Search code examples
azure-data-factoryazure-cosmosdb-sqlapiazure-data-lake-gen2

stuck with basics of ADF pipeline


I have just started with ADF development, and I am stuck with the following requirement.

  • source - cosmos db collection
  • target - azure data lake gen2 storage
  • requirement - 1. read a cosmos collection 2. FOR EACH RECORD in the query output, create separate output files in data lake gen 2 storage 3. from same query output, create ANOTHER SINGLE FILE with fields separated by pipe character(here I need to transform the JSON query output to a tabular pipe delimited data structure)
  • the place where I am stuck - to read from cosmos collection, I have used a copy data activity, however I do not understand what to put in the sink of this activity in order to pass the query output to the next activity(for-each or another copy activity)

Solution

  • You can use the combination of Lookup activity to get the collection, CopyActivity to write files to ADLS.

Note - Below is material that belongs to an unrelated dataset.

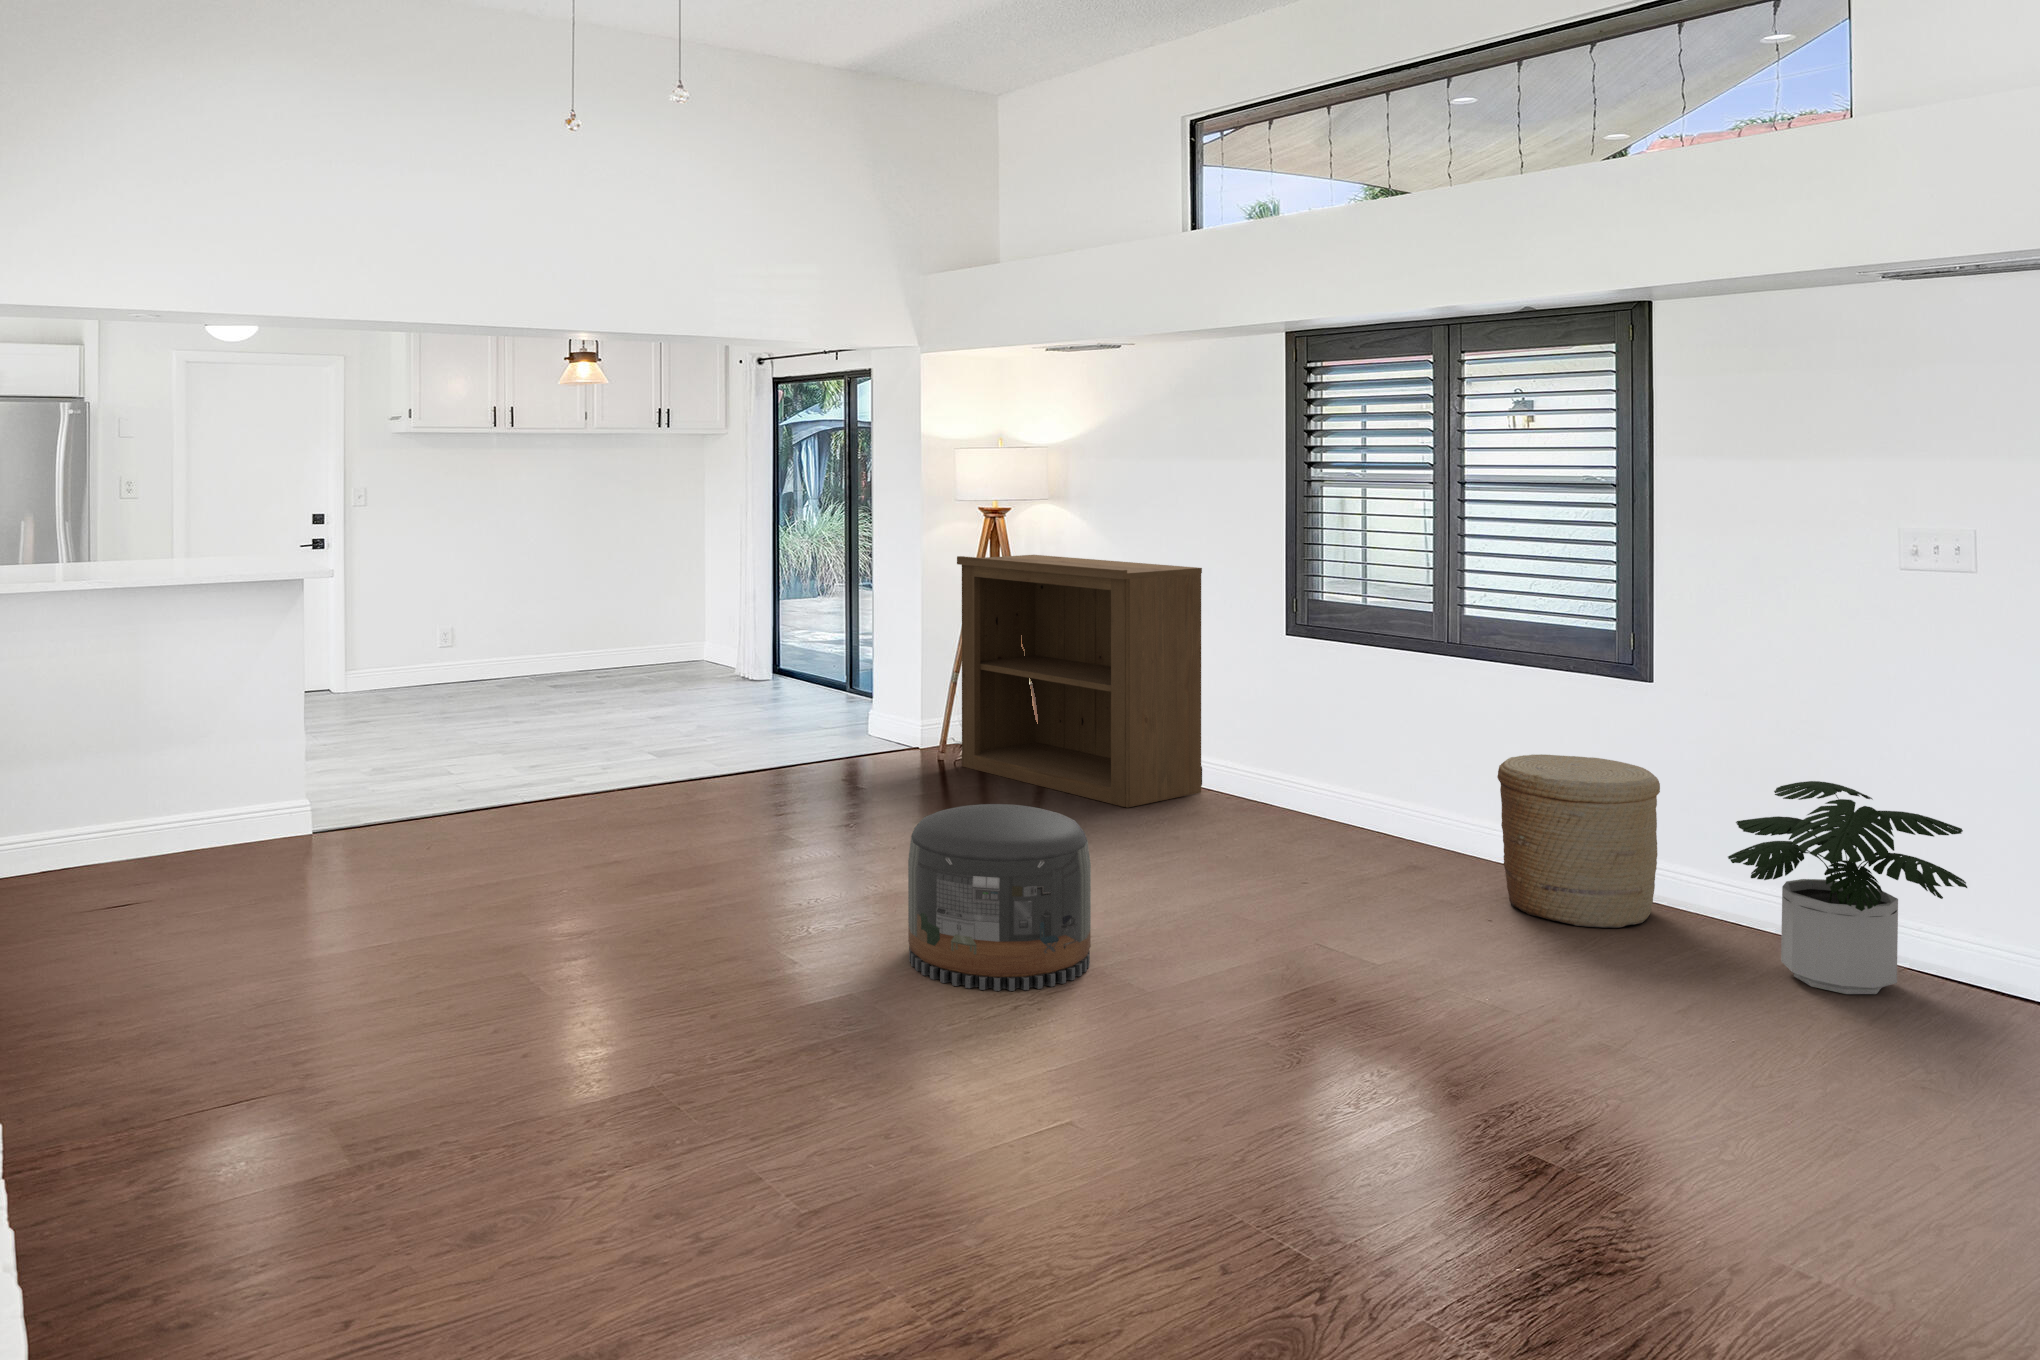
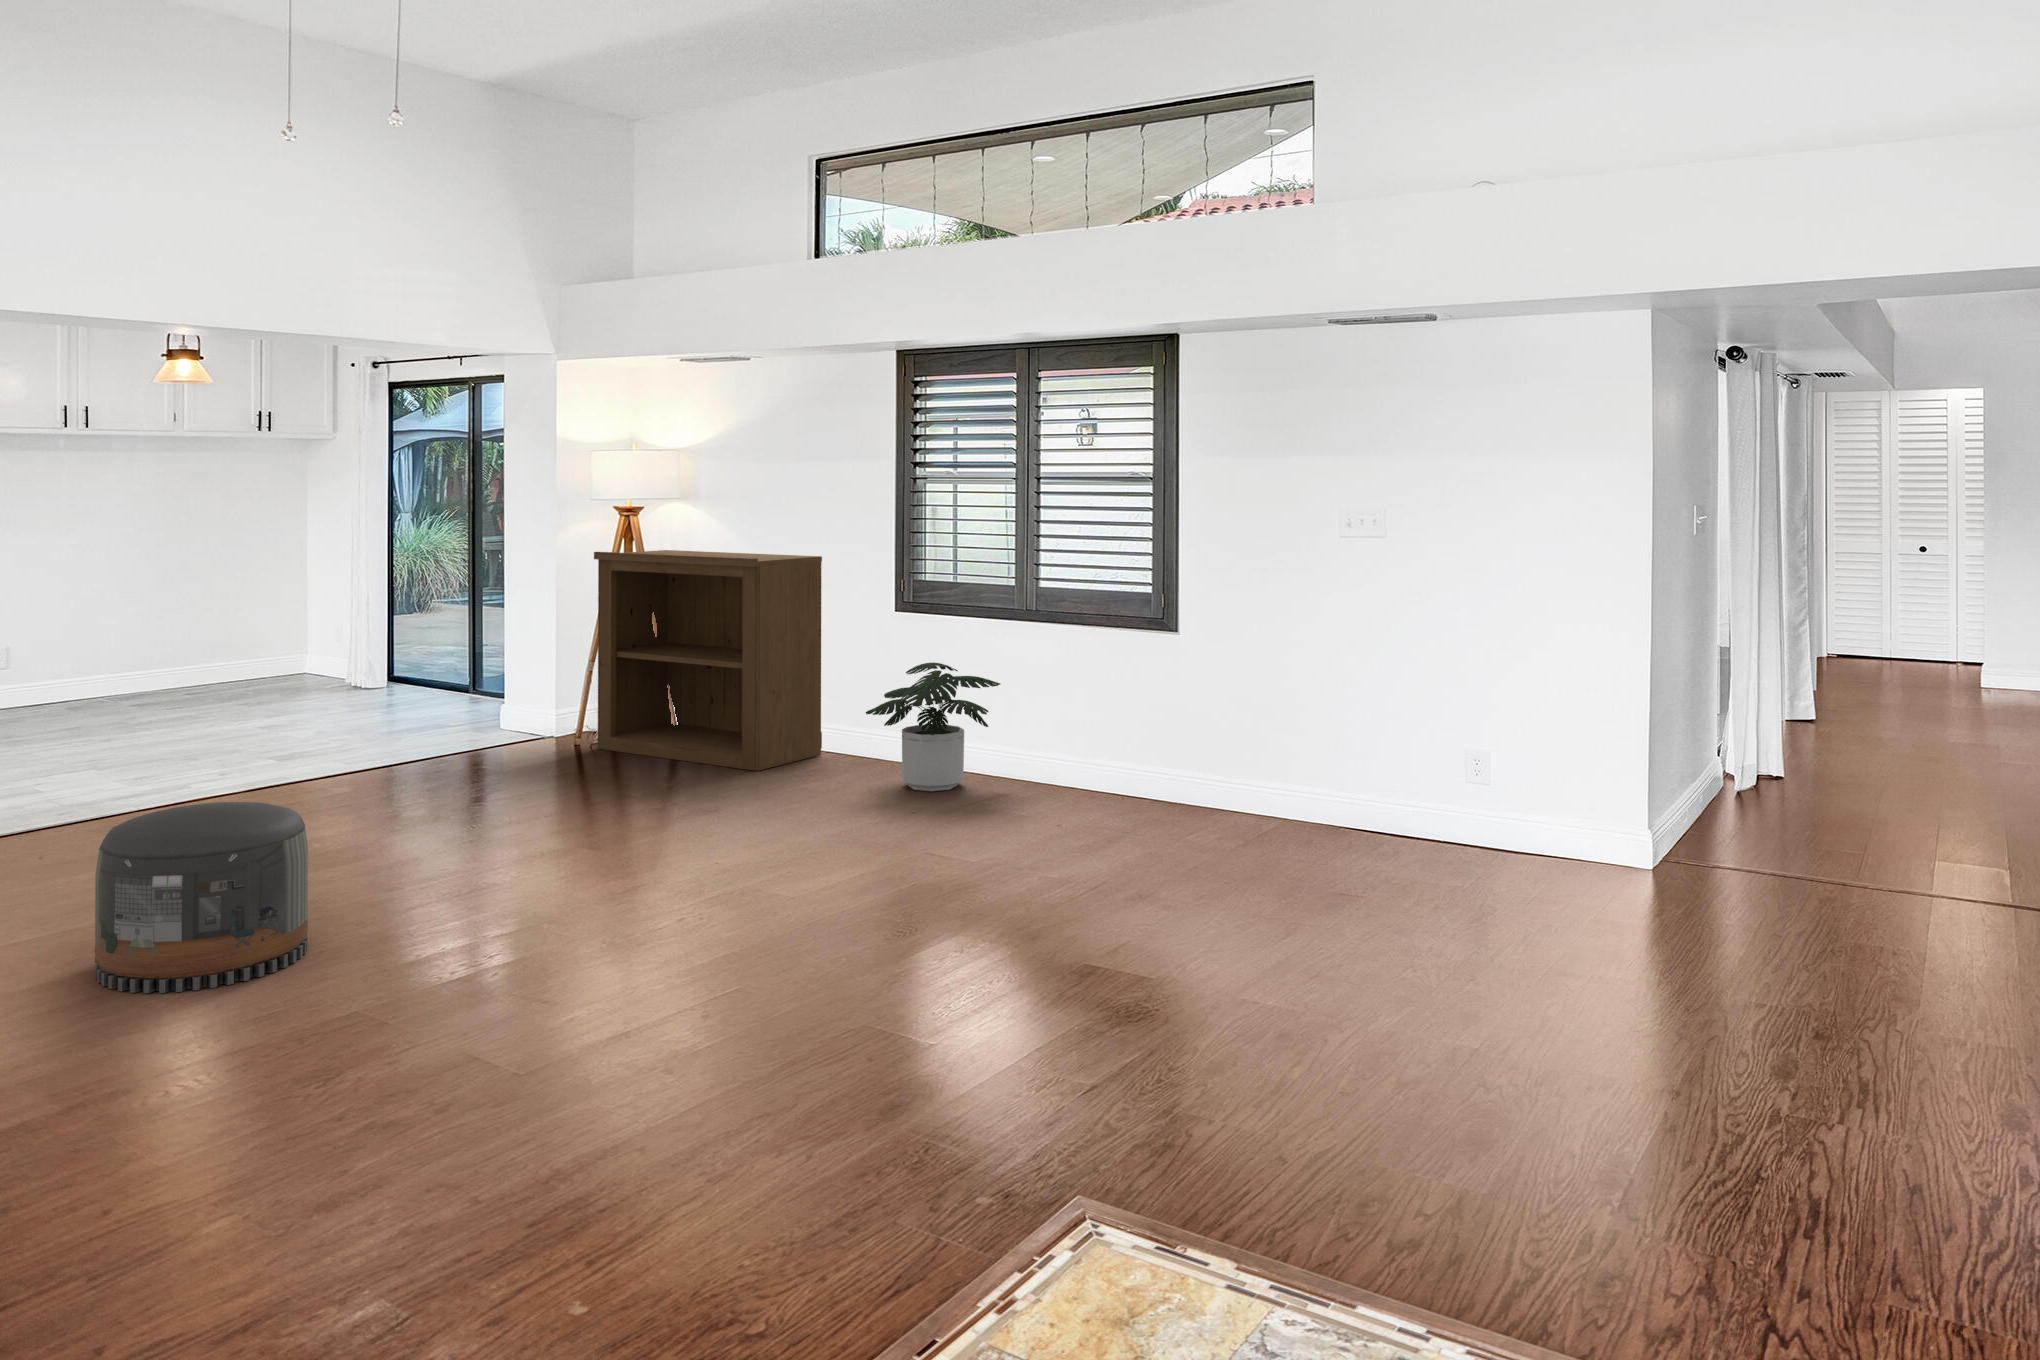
woven basket: present [1497,754,1660,928] -> none [1065,695,1183,826]
potted plant: present [1728,781,1967,994] -> present [866,662,1000,791]
pouf: present [908,804,1091,991] -> present [95,802,308,993]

    In the below example, I have used a field in the record a parameter to iterate over each record i.e @string(item().CustomerID), but you can use as per your collection. And modify the query as per your need.

    (requirement no. 1)

    CosmosDB source query:

    @concat('select * from c where c.CustomerID = ',variables('ids'))
    

    Then make sure you have the right files extension mentioned in the sink properties and corresponding dataset properties as well. I have used .tsv with pipe(|) delimited and another is a .csv file. (as per your requirement no. 2 & 3)

    enter image description here